PROBLEM DETAILS:
Exact copies of all the records below should be returned.

Stored data entries
BEGIN
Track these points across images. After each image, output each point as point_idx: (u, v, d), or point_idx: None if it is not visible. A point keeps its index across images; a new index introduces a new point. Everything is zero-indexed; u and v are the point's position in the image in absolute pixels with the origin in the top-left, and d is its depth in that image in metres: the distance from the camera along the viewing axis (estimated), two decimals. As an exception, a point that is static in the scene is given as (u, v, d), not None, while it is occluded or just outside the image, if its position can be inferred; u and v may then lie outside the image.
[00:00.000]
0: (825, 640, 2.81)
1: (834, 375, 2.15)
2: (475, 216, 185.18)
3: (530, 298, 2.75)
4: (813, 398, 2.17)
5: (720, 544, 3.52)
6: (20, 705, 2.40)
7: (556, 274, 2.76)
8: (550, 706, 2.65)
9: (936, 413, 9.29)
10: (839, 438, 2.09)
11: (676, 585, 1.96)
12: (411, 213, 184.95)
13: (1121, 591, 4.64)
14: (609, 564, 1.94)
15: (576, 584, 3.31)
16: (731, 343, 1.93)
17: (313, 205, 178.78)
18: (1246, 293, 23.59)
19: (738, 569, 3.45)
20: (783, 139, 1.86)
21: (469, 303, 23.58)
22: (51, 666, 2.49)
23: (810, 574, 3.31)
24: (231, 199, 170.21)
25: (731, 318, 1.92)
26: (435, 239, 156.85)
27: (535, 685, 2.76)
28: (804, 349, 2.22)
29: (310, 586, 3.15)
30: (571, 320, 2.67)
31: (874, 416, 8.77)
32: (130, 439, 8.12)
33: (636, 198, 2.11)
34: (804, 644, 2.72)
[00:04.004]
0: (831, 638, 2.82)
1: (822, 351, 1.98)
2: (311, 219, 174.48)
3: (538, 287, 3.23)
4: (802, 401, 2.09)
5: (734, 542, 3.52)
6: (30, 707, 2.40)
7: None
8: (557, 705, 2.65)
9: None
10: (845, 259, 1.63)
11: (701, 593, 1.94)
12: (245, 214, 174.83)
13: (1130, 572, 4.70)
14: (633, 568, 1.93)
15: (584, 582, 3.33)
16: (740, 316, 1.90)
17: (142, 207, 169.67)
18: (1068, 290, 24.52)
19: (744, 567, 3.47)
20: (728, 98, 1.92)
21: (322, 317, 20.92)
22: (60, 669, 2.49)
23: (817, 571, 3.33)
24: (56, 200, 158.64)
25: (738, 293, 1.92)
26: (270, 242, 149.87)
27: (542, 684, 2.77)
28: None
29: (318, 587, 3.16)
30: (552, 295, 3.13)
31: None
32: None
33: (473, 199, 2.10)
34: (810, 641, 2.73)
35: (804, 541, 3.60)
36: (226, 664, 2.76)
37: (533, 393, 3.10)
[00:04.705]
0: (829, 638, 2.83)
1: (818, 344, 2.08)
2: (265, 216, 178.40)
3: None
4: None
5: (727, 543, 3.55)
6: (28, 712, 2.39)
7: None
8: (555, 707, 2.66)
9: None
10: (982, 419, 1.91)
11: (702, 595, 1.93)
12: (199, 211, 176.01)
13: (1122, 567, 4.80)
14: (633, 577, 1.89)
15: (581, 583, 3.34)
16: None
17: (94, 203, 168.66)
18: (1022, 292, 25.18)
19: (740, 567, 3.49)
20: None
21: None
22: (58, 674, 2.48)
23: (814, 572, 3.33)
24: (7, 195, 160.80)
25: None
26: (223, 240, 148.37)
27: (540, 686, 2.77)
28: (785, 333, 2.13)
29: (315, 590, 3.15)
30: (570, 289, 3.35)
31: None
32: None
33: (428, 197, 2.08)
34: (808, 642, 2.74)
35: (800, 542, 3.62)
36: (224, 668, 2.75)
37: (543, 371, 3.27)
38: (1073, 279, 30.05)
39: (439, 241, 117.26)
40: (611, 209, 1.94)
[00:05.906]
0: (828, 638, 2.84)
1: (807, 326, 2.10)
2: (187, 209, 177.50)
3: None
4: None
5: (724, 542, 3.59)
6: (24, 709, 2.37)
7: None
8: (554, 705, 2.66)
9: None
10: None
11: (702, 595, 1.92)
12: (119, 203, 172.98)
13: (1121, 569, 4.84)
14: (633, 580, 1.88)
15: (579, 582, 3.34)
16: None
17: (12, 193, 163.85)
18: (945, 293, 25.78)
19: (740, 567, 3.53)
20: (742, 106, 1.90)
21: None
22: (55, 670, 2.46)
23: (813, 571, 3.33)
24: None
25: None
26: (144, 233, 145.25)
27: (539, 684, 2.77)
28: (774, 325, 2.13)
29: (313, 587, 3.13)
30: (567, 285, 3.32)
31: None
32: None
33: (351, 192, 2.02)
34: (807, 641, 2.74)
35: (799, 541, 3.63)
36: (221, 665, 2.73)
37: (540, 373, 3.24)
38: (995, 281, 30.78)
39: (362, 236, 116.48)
END
ANSWER:
Track these points across images. After each image, output each point as point_idx: (u, v, d), or point_idx: None if it is not visible. A point keeps its index across images; a new index introduces a new point. Everything is zero-indexed; u and v are the point's position in the image in absolute pixels with the origin in the top-left, and d is its depth in that image in metres: the distance from the camera along the viewing axis (estimated), two decimals. As an exception, a point that is static in the scene is given as (u, v, d), not None, while it is occluded or just outside the image, if its position can be inferred; u and v may then lie outside the image.
[00:00.000]
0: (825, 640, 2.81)
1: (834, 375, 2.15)
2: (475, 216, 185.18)
3: (530, 298, 2.75)
4: (813, 398, 2.17)
5: (720, 544, 3.52)
6: (20, 705, 2.40)
7: (556, 274, 2.76)
8: (550, 706, 2.65)
9: (936, 413, 9.29)
10: (839, 438, 2.09)
11: (676, 585, 1.96)
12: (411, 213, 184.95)
13: (1121, 591, 4.64)
14: (609, 564, 1.94)
15: (576, 584, 3.31)
16: (731, 343, 1.93)
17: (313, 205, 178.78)
18: (1246, 293, 23.59)
19: (738, 569, 3.45)
20: (783, 139, 1.86)
21: (469, 303, 23.58)
22: (51, 666, 2.49)
23: (810, 574, 3.31)
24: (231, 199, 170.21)
25: (731, 318, 1.92)
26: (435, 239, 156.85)
27: (535, 685, 2.76)
28: (804, 349, 2.22)
29: (310, 586, 3.15)
30: (571, 320, 2.67)
31: (874, 416, 8.77)
32: (130, 439, 8.12)
33: (636, 198, 2.11)
34: (804, 644, 2.72)
[00:04.004]
0: (831, 638, 2.82)
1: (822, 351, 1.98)
2: (311, 219, 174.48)
3: (538, 287, 3.23)
4: (802, 401, 2.09)
5: (734, 542, 3.52)
6: (30, 707, 2.40)
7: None
8: (557, 705, 2.65)
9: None
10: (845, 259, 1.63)
11: (701, 593, 1.94)
12: (245, 214, 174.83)
13: (1130, 572, 4.70)
14: (633, 568, 1.93)
15: (584, 582, 3.33)
16: (740, 316, 1.90)
17: (142, 207, 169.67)
18: (1068, 290, 24.52)
19: (744, 567, 3.47)
20: (728, 98, 1.92)
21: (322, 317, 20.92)
22: (60, 669, 2.49)
23: (817, 571, 3.33)
24: (56, 200, 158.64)
25: (738, 293, 1.92)
26: (270, 242, 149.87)
27: (542, 684, 2.77)
28: None
29: (318, 587, 3.16)
30: (552, 295, 3.13)
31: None
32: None
33: (473, 199, 2.10)
34: (810, 641, 2.73)
35: (804, 541, 3.60)
36: (226, 664, 2.76)
37: (533, 393, 3.10)
[00:04.705]
0: (829, 638, 2.83)
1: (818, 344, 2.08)
2: (265, 216, 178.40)
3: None
4: None
5: (727, 543, 3.55)
6: (28, 712, 2.39)
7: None
8: (555, 707, 2.66)
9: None
10: (982, 419, 1.91)
11: (702, 595, 1.93)
12: (199, 211, 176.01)
13: (1122, 567, 4.80)
14: (633, 577, 1.89)
15: (581, 583, 3.34)
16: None
17: (94, 203, 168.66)
18: (1022, 292, 25.18)
19: (740, 567, 3.49)
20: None
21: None
22: (58, 674, 2.48)
23: (814, 572, 3.33)
24: (7, 195, 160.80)
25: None
26: (223, 240, 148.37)
27: (540, 686, 2.77)
28: (785, 333, 2.13)
29: (315, 590, 3.15)
30: (570, 289, 3.35)
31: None
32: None
33: (428, 197, 2.08)
34: (808, 642, 2.74)
35: (800, 542, 3.62)
36: (224, 668, 2.75)
37: (543, 371, 3.27)
38: (1073, 279, 30.05)
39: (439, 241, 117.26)
40: (611, 209, 1.94)
[00:05.906]
0: (828, 638, 2.84)
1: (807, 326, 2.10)
2: (187, 209, 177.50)
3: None
4: None
5: (724, 542, 3.59)
6: (24, 709, 2.37)
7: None
8: (554, 705, 2.66)
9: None
10: None
11: (702, 595, 1.92)
12: (119, 203, 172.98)
13: (1121, 569, 4.84)
14: (633, 580, 1.88)
15: (579, 582, 3.34)
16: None
17: (12, 193, 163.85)
18: (945, 293, 25.78)
19: (740, 567, 3.53)
20: (742, 106, 1.90)
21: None
22: (55, 670, 2.46)
23: (813, 571, 3.33)
24: None
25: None
26: (144, 233, 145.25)
27: (539, 684, 2.77)
28: (774, 325, 2.13)
29: (313, 587, 3.13)
30: (567, 285, 3.32)
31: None
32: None
33: (351, 192, 2.02)
34: (807, 641, 2.74)
35: (799, 541, 3.63)
36: (221, 665, 2.73)
37: (540, 373, 3.24)
38: (995, 281, 30.78)
39: (362, 236, 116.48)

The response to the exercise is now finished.